Dirty Harry merecia mais do que ninguém sentir o cheiro a pólvora. E esta não estava seca. Kane cansou-se de servir os outros em bandejas banhadas a ouro e diamantes de sangue, e nem sequer teve de servir-se de uma Magnum .44. A Harry Kane, o goleador altruísta, bastou-lhe o espaço e o pé direito. Pé no couro, Edouard Mendy tombado, a Inglaterra a chegar aos 2-0 e a arrumar a questão antes do tempo de descanso.
Parte importante da qualificação para os quartos-de-final deve ser reclamada pelo velho leão, combatente especializado em golos e assistências. Líder na arte de servir os camaradas, Kane sentiu ser a hora certa para reclamar as luzes, a câmara e a ação sobre si. Fez o tal segundo golo, mas já antes participara na jogada do primeiro da noite, finalizado por outro veterano destas lides: Jordan Henderson, a passe de Jude Bellingham.
E, se leu o título, já percebeu que falta falar de Bukayo Saka. Regressado ao onze inicial, depois da comissão de serviço do ressuscitado Marcus Rashford, Saka fez o terceiro ao Senegal e deu cabo da noite a Ismail Jakobs e Abdou Diallo, os senegaleses que mais vezes o tentaram travar e que mais vezes falharam nessa missão.

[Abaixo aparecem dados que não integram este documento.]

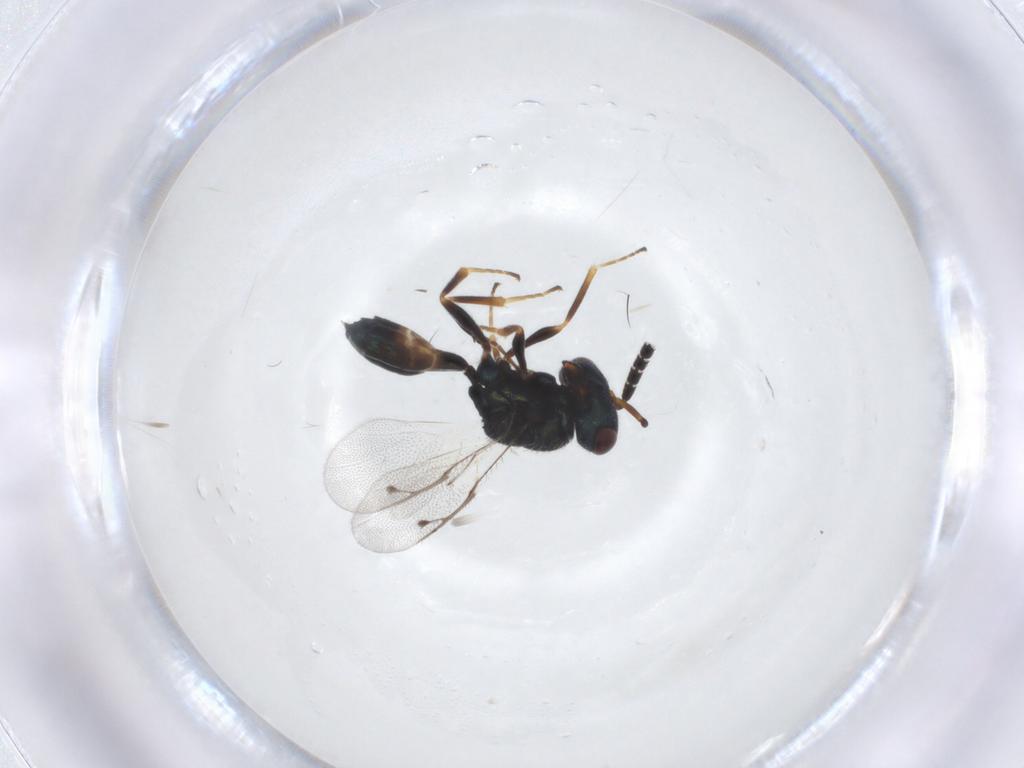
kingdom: Animalia
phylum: Arthropoda
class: Insecta
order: Hymenoptera
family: Pteromalidae
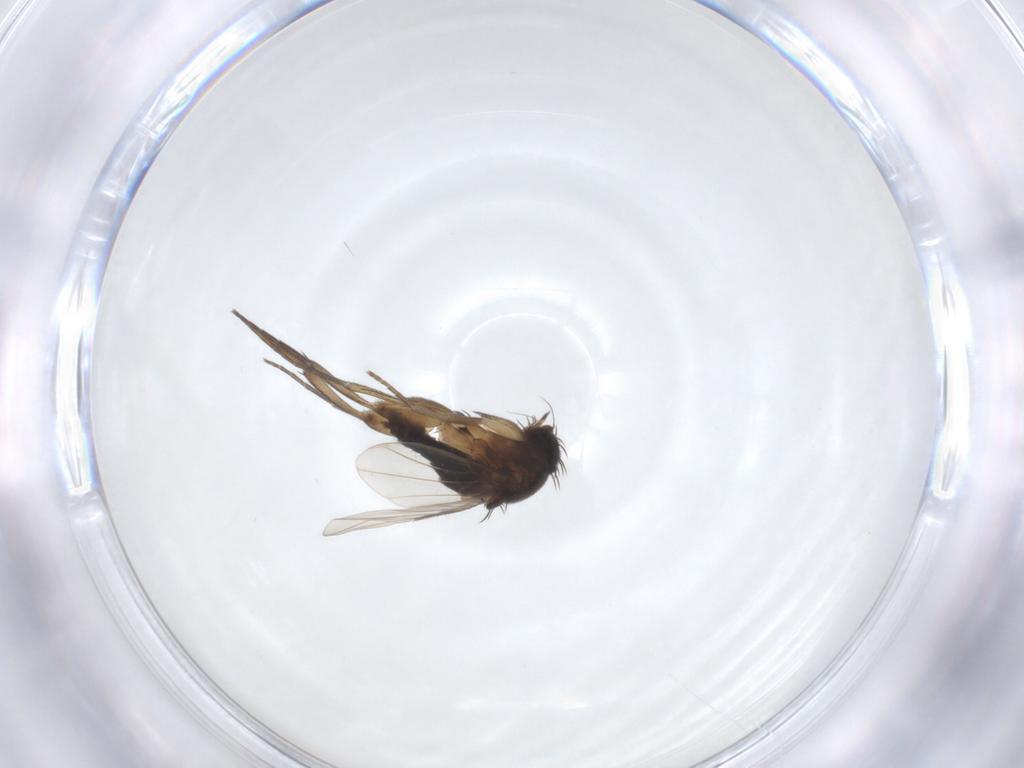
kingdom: Animalia
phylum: Arthropoda
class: Insecta
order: Diptera
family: Phoridae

Se depender de Kane, garçom e pistoleiro, sim, it's coming home. O obstáculo seguinte chama-se França.
Na verdade, monsieur Cissé não se enganou por muito. Antes do primeiro inglês, as duas grandes oportunidades foram do Senegal. Na primeira, Sarr atirou para as nuvens com a baliza à mercê e na segunda Dia viu o braço esquerdo de Pickford fazer stop ao golo.
O desconforto britânico morreu aí. Daí para a frente, o maestro Kane recuou e tocou, abriu e pediu, ofereceu um seminário gratuito e aberto ao público sobre o bem jogar futebol. Um leão britânico, medalhado e desenhado de cicatrizes, à frente de leõezinhos que já sabem caçar e morder.
1966 está lá bem longe e nem o Hey Jude da Beatlemania tinha ainda sido lançado. Está mais do que na hora de Inglaterra ter um novo hit Mundial.
Quarto lugar no Mundial de 2018, vice-campeão no Europeu de 2020 (jogado em 2021), já nos quartos-de-final do Mundial de 2022. Gareth Southgate devolveu a Inglaterra à discussão das grandes competições e os resultados são evidentes. Falta ainda o mais importante, dirão os céticos.
Linhas recuadas, equipa amarrada, proibida de fazer o futebol alegre e descomplexado de que tanto gosta. A Inglaterra assustou o selecionador do Senegal e Cissé preferiu deixar as melhores armas (ideias) guardadas para demasiado tarde. Só podia correr mal.